Limitations in Other Languages
However, in most other languages you have to read() in tiny chunks, parse, process, serialize, and finally write() back to disk. This is verbose and needlessly limited to sequential access—computers haven’t used tape for decades.
If you’re lucky enough to have memory mapping, it will often be limited to byte arrays, which still require explicit parsing/serialization. It ends up being just a nicer way to call read() and write().
Performance and Overhead
C’s implementation isn’t perfect: memory mapping incurs overhead (page faults, TLB flushes) and C does nothing to handle endianness—but it still beats having no direct access at all.
Sure, you might want to do some parsing and validation, but that shouldn’t be required every time data leaves the disk.
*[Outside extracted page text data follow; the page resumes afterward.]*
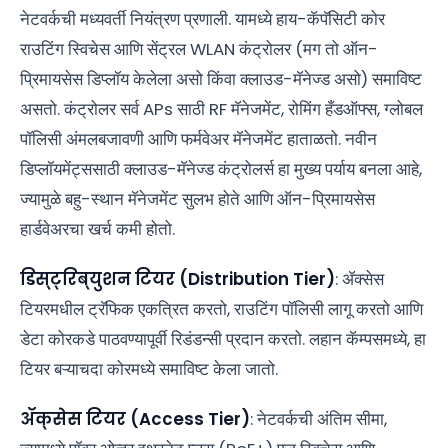
नेटवर्कची मध्यवर्ती नियंत्रण प्रणाली. यामध्ये हाय-कॅपॅसिटी कोर
राउटिंग स्विचेस आणि सेंट्रल WLAN कंट्रोलर (मग तो ऑन-
प्रिमायसेस डिप्लॉय केलेला असो किंवा क्लाउड-मॅनेज्ड असो) समाविष्ट
असतो. कंट्रोलर सर्व APs साठी RF मॅनेजमेंट, रोमिंग हँडऑफ्स, ग्लोबल
पॉलिसी अंमलबजावणी आणि फर्मवेअर मॅनेजमेंट हाताळतो. नवीन
डिप्लॉयमेंट्ससाठी क्लाउड-मॅनेज्ड कंट्रोलर्स हा मुख्य पर्याय बनला आहे,
ज्यामुळे बहु-स्थान मॅनेजमेंट सुलभ होते आणि ऑन-प्रिमायसेस
हार्डवेअरचा खर्च कमी होतो.
डिस्ट्रिब्युशन टियर (Distribution Tier)
: ॲक्सेस
टियरमधील ट्रॅफिक एकत्रित करतो, राउटिंग पॉलिसी लागू करतो आणि
डेटा कोरकडे पाठवण्यापूर्वी रिडंडन्सी प्रदान करतो. लहान कॅम्पसमध्ये, हा
टियर बऱ्याचदा कोरमध्ये समाविष्ट केला जातो.
ॲक्सेस टियर (Access Tier)
: नेटवर्कची अंतिम सीमा,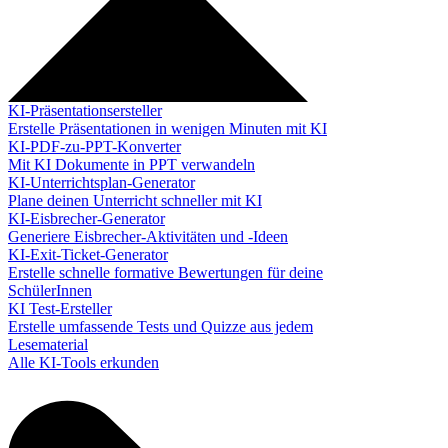
KI-Präsentationsersteller
Erstelle Präsentationen in wenigen Minuten mit KI
KI-PDF-zu-PPT-Konverter
Mit KI Dokumente in PPT verwandeln
KI-Unterrichtsplan-Generator
Plane deinen Unterricht schneller mit KI
KI-Eisbrecher-Generator
Generiere Eisbrecher-Aktivitäten und -Ideen
KI-Exit-Ticket-Generator
Erstelle schnelle formative Bewertungen für deine
SchülerInnen
KI Test-Ersteller
Erstelle umfassende Tests und Quizze aus jedem
Lesematerial
Alle KI-Tools erkunden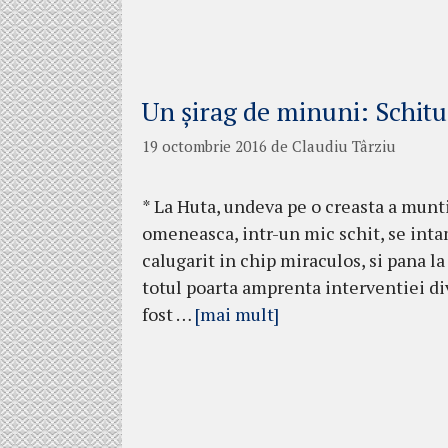
Un șirag de minuni: Schitu
19 octombrie 2016
de
Claudiu Târziu
* La Huta, undeva pe o creasta a munt
omeneasca, intr-un mic schit, se inta
calugarit in chip miraculos, si pana la
totul poarta amprenta interventiei div
fost …
[mai mult]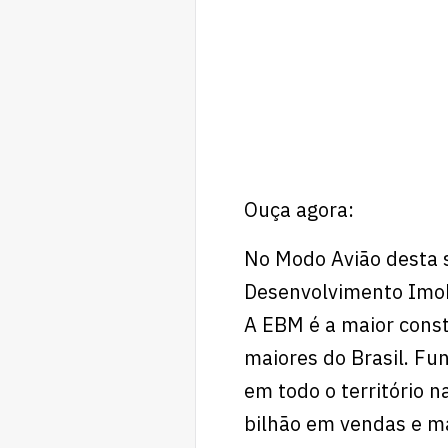
Ouça agora:
No Modo Avião desta 
Desenvolvimento Imobi
A EBM é a maior const
maiores do Brasil. Fu
em todo o território n
bilhão em vendas e ma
It’s very common to run out of memory, which makes it impossible to parse everything into RAM. Being able to offload data without complicating the code is very useful.
Security and Serialization
Just look at Python’s pickle: it’s a completely insecure serialization format. Loading a file can cause code execution even if you only wanted some numbers, yet it’s still widely used because it fits the mix‑code‑and‑data model of Python. A lot of files are not untrusted.
Filesystem as a Database
File manipulation is similarly neglected. The filesystem is the original NoSQL database, but you seldom get more than a wrapper around C’s readdir(). This usually results in people running another database, such as SQLite, on top of the filesystem, but relational databases never quite fit your program.
…and SQL integrates even worse than files: on top of having to serialize all your data, you have to write code in a whole separate language just to access it! Most programmers end up using it as a key‑value store and implement their own indexing, creating a bizarre triple‑nested database.
Conclusion
So to answer the title, I think it’s a result of a bad assumption: that data read from a file is coming from somewhere else and needs to be parsed, and that data written to disk is being sent somewhere and needs to be serialized into a standard format. This simply isn’t true on memory‑constrained systems—and with 100 GB files, every system is memory constrained.